Handcuffed and in the back of a police cruiser, Aaron Henson wracked his brain trying to figure out how a simple speeding violation had led to his arrest.
The answer from the Colorado State Patrol stunned him. Henson never returned the DVD he'd checked out of the Littleton library, and there was a warrant out for his arrest.
"I was just shocked," he said. "I was like 'What? I've got a what now?'"
After spending eight hours in a county jail, during which time he was fingerprinted, photographed and booked, Henson's father bailed him out. He had tried calling his mother for help, but she didn't seem to believe him, telling Henson there was no "book police."
But indeed there is. Towns across the county, frustrated with trying to replace wayward materials on a shoestring budget, have turned to issuing citations, court appearances, even reporting the offending library patron to their credit bureaus.
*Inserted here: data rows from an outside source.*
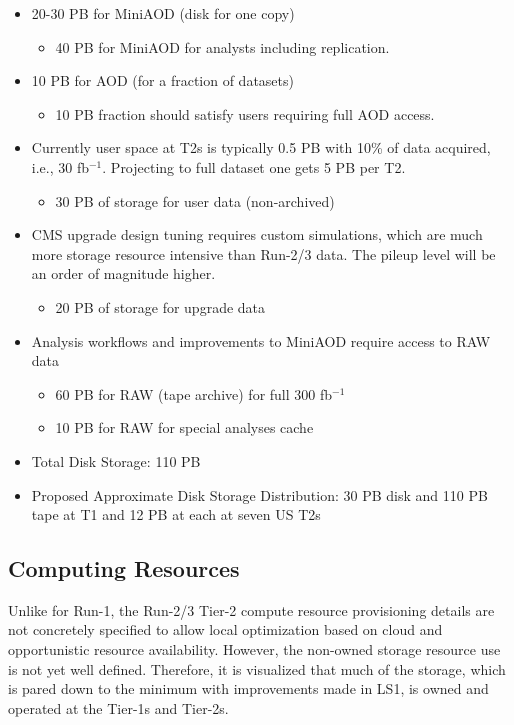 \begin{itemize}
\item 20-30 PB for MiniAOD (disk for one copy)
\begin{itemize}
\item 40 PB for MiniAOD for analysts including replication.
\end{itemize}
\item 10 PB for AOD (for a fraction of datasets)
\begin{itemize}
\item 10 PB fraction should satisfy users requiring full AOD access.
\end{itemize}
\item Currently user space at T2s is typically 0.5 PB with 10\% of data acquired, i.e., 30 fb$^{-1}$.
Projecting to full dataset one gets 5 PB per T2.
\begin{itemize} 
\item 30 PB of storage for user data (non-archived)
\end{itemize}
\item CMS upgrade design tuning requires custom simulations, which are much more
storage resource intensive than Run-2/3 data.  The pileup level will be an order of
magnitude higher.
\begin{itemize} 
\item 20 PB of storage for upgrade data
\end{itemize} 
\item Analysis workflows and improvements to MiniAOD require access to RAW data
\begin{itemize}
\item 60 PB for RAW (tape archive) for full 300 fb$^{-1}$
\end{itemize} 
\begin{itemize}
\item 10 PB for RAW for special analyses cache
\end{itemize}
\item Total Disk Storage:  110 PB
\item Proposed Approximate Disk Storage Distribution: 30 PB disk and 110 PB tape at T1 and 12 PB at each at seven US T2s
\end{itemize}

\subsection{Computing Resources}

Unlike for Run-1, the Run-2/3 Tier-2 compute resource provisioning details are not 
concretely specified to allow local optimization based on cloud and opportunistic
resource availability. However, the non-owned storage resource use is not yet
well defined. Therefore, it is visualized that much of the storage, which is pared 
down to the minimum with improvements made in LS1, is owned and operated at 
the Tier-1s and Tier-2s.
City spokeswoman Kelli Narde said Littleton lost $7,800 in lost library materials in 2009, including Henson's DVD. They issued 81 summonses for failure to return library materials, she said. "And 80 of them were resolved without a problem."
The offending DVD? "House of the Flying Daggers," a 2004 Chinese film valued at around $31.45 by the Littleton-Bemis Public Library -- just a little higher than the city's $30 threshold for getting the legal system involved. Henson checked it out in 2004, left it with a friend to watch and forgot about it.